EXERCISE PROMPT — Put the lines below into a Markdown table with two columns, Row and Line, and leave out any blank lines. Keep the pictures out of your answer.

— BEGIN MATERIAL TO PROCESS —

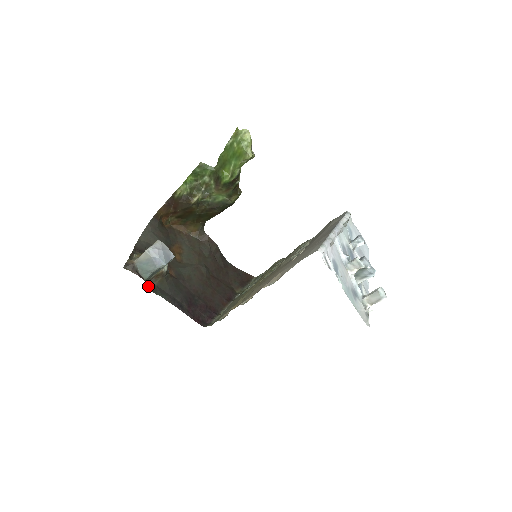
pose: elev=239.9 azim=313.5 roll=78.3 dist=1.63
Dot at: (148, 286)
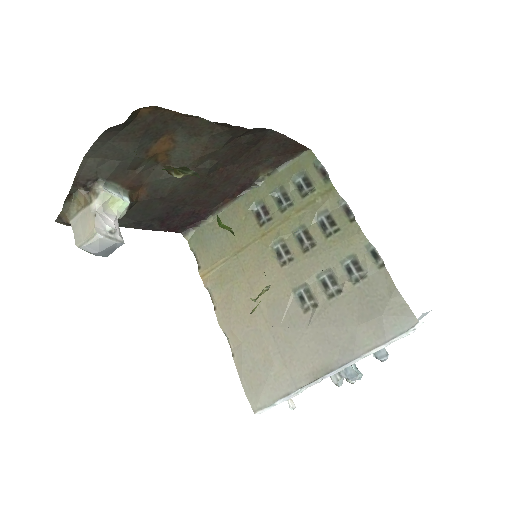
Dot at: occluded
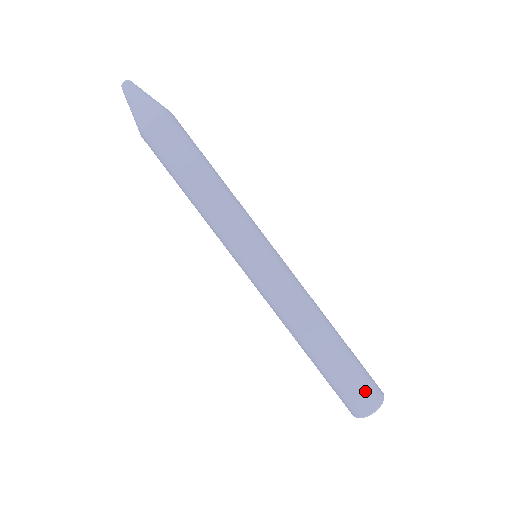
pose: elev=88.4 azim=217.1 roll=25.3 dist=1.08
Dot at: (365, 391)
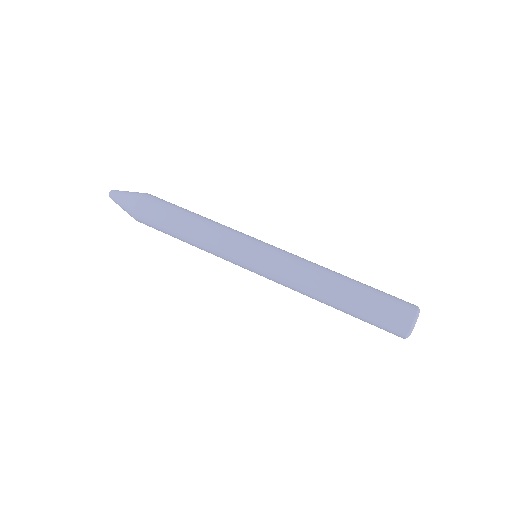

— END MATERIAL TO PROCESS —

ANSWER IN FULL —
| Row | Line |
|---|---|
| 1 | pose: elev=239.9 azim=313.5 roll=78.3 dist=1.63 |
| 2 | Dot at: (148, 286) |
| 3 | Dot at: occluded |
| 4 | pose: elev=88.4 azim=217.1 roll=25.3 dist=1.08 |
| 5 | Dot at: (365, 391) |